The query below filters collections with a metadata attribute name (“META_COLL_ATTR_NAME”) beginning with “data” and retrieves the names of the collection and its data objects (“COLL_NAME” and “DATA_NAME”) as well as the value of said metadata item (“META_COLL_ATTR_VALUE”).
iquery("SELECT COLL_NAME, DATA_NAME, META_COLL_ATTR_VALUE WHERE META_COLL_ATTR_NAME LIKE 'data%'")
#> COLL_NAME DATA_NAME META_COLL_ATTR_VALUE
#> 1 /tempZone/home/rods/analysis linear_model.rds data.csv
We could also retrieve other type of information such as the size of a data object or the creation/modification time of a collection, a data object or their metadata. For instance, the query below filters the data objects that have a metadata attribute “size” (“META_DATA_ATTR_NAME = ‘size’”) and retrieves their actual size in bytes (“DATA_SIZE”) as well as the value and units of the metadata attribute (“META_DATA_ATTR_VALUE” and “META_DATA_ATTR_UNITS”).
iquery("SELECT DATA_NAME, DATA_SIZE, META_DATA_ATTR_VALUE, META_DATA_ATTR_UNITS WHERE META_DATA_ATTR_NAME = 'size'")
#> DATA_NAME DATA_SIZE META_DATA_ATTR_VALUE META_DATA_ATTR_UNITS
#> 1 data.csv 798 2 columns
#> 2 data.csv 798 20 rows
#> 3 linear_model.rds 3927 1 predictors
#> 4 linear_model.rds 3927 20 observations
Columns ending in “SIZE” are parsed to numbers; in the same way, columns ending in “TIME” have the class “POSIXct”, i.e. as datetime objects. As an example, the query below retrieves parent collection’s name (“COLL_NAME”) and the name (“DATA_NAME”), creation time (“DATA_CREATE_TIME”) and size in bytes (“DATA_SIZE”) of all data objects whose parent collection name ends in “analysis” and that are less than 8000 bytes in size.
iq <- iquery("SELECT COLL_NAME, DATA_NAME, DATA_CREATE_TIME, DATA_SIZE WHERE COLL_NAME LIKE '%analysis' AND DATA_SIZE < '8000'")
iq
#> COLL_NAME DATA_NAME DATA_CREATE_TIME DATA_SIZE
#> 1 /tempZone/home/rods/analysis linear_model.rds 2024-03-16 19:24:32 3927
class(iq$DATA_CREATE_TIME)
#> [1] "POSIXct" "POSIXt"
class(iq$DATA_SIZE)
#> [1] "numeric"
There are a number of columns that could be used for selection of filtering.

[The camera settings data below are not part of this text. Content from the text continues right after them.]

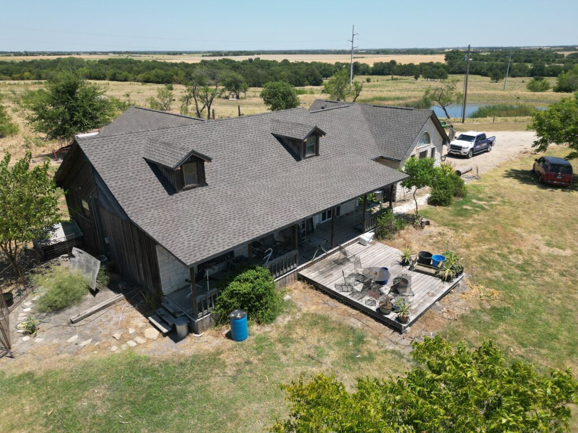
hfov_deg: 71.6
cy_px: 216
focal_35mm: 24
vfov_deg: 56.8
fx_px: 401
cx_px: 289
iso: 110
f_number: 1.7
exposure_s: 1/2500
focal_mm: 6.72
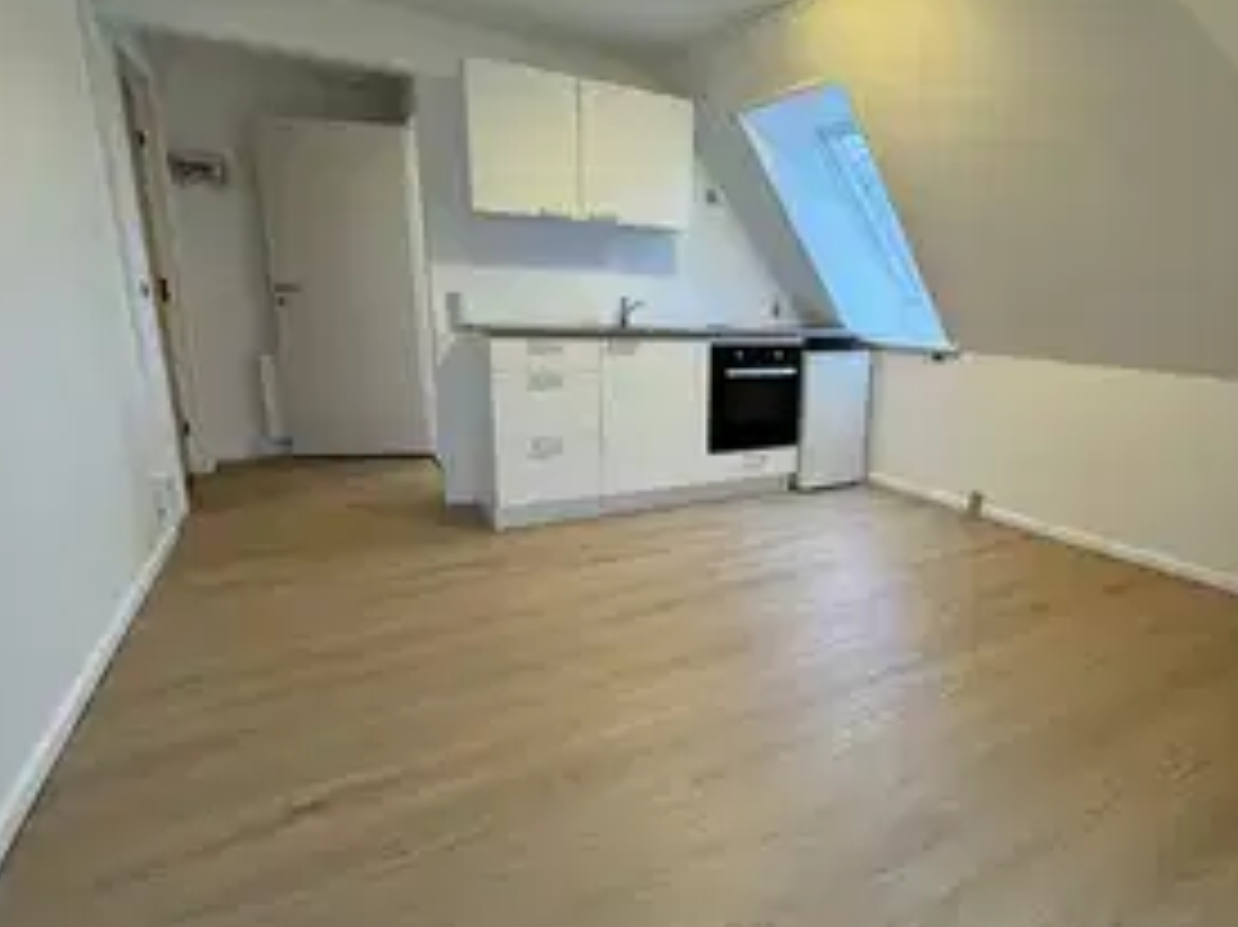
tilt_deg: -10.6
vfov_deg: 68.6
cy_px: 454
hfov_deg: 83.5
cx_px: 754
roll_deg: -1.8
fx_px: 679
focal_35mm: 19
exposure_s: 1/50
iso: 160
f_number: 2.2
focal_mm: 2.22
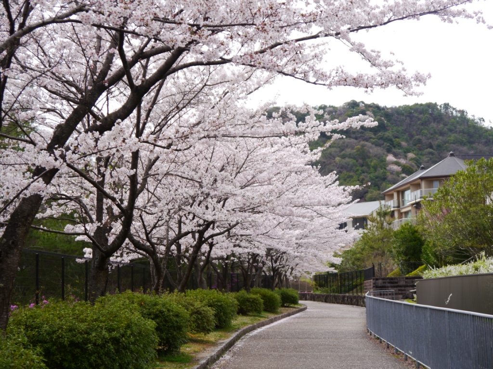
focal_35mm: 74
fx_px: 1054
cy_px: 184
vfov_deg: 19.9
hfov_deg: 26.3
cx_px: 246
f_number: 5.4
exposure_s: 1/100
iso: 160
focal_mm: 37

The ones that you’ll probably find most useful are shown in the table below:
Attribute | Collection | Data object |
---|---|---|
Entity level | ||
id | COLL_ID | DATA_ID |
name | COLL_NAME | DATA_NAME |
creation time | COLL_CREATE_TIME | DATA_CREATE_TIME |
modification time | COLL_MODIFY_TIME | DATA_MODIFY_TIME |
size | DATA_SIZE | |
Metadata level | ||
attribute name | META_COLL_ATTR_NAME | META_DATA_ATTR_NAME |
value | META_COLL_ATTR_VALUE | META_DATA_ATTR_VALUE |
units | META_COLL_ATTR_UNITS | META_DATA_ATTR_UNITS |
id | META_COLL_ID | META_DATA_ID |
creation time | META_COLL_CREATE_TIME | META_DATA_CREATE_TIME |
modification time | META_COLL_MODIFY_TIME | META_DATA_MODIFY_TIME |
A final tip is that if you request the name of the parent collection and of the data object themselves, you can concatenate them to obtain their logical paths:
iq$PATH <- file.path(iq$COLL_NAME, iq$DATA_NAME)
iq
#> COLL_NAME DATA_NAME DATA_CREATE_TIME DATA_SIZE
#> 1 /tempZone/home/rods/analysis linear_model.rds 2024-03-16 19:24:32 3927
#> PATH
#> 1 /tempZone/home/rods/analysis/linear_model.rds
Now you are ready to describe all your data with iRODS metadata and
find anything and everything with ils()
and
iquery()
.